In this exercise, return only the lines that run from the line with "framed print: none" to the end of the entries below, both included. Pictures are not copied.

[[ Extracted records open ]]

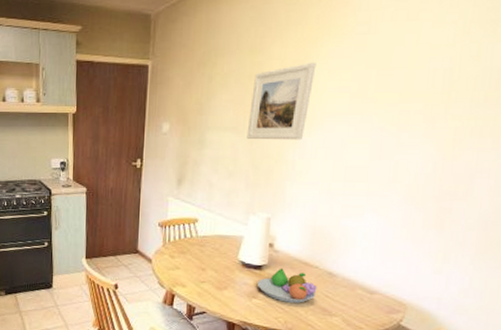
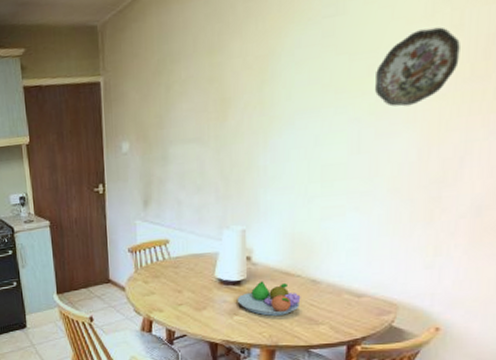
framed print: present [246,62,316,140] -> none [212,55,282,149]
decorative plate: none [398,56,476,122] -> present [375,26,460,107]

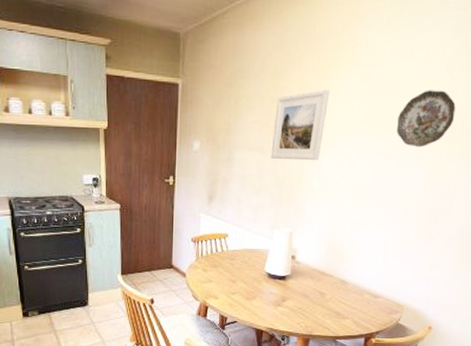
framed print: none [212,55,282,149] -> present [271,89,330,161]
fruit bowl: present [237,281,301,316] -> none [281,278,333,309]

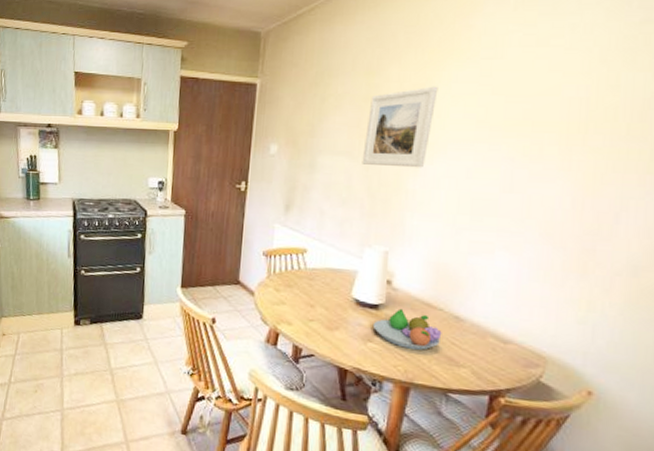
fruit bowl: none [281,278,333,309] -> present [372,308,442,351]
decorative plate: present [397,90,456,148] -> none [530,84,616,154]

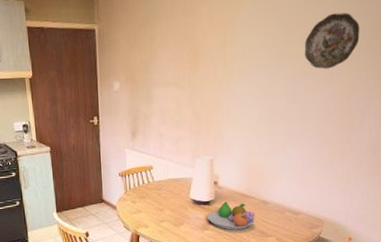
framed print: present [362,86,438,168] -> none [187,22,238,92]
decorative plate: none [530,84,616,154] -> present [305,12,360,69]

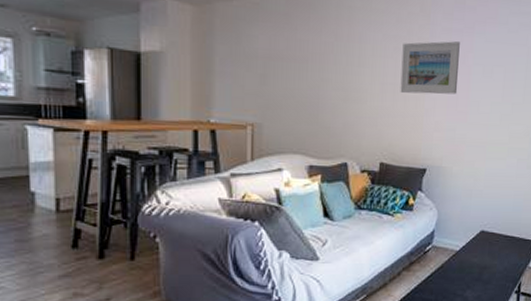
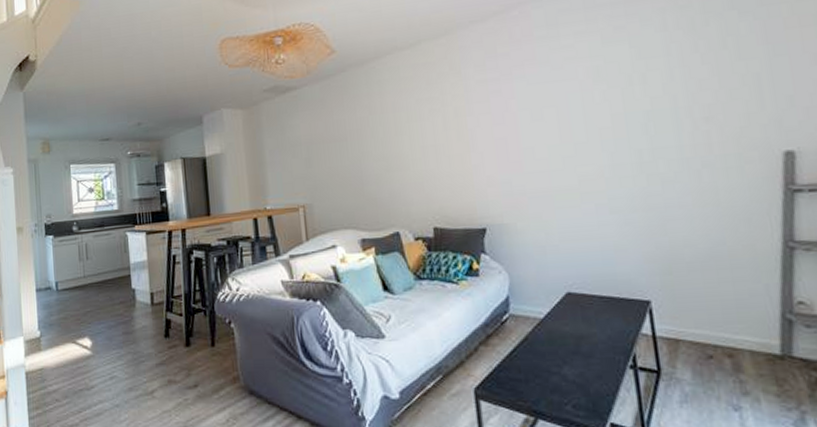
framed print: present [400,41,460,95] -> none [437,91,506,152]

[[ Extracted records closed ]]

** Response area **
framed print: none [212,55,282,149] -> present [271,89,330,161]
fruit bowl: present [237,281,301,316] -> none [281,278,333,309]

fruit bowl: none [281,278,333,309] -> present [372,308,442,351]
decorative plate: present [397,90,456,148] -> none [530,84,616,154]

framed print: present [362,86,438,168] -> none [187,22,238,92]
decorative plate: none [530,84,616,154] -> present [305,12,360,69]

framed print: present [400,41,460,95] -> none [437,91,506,152]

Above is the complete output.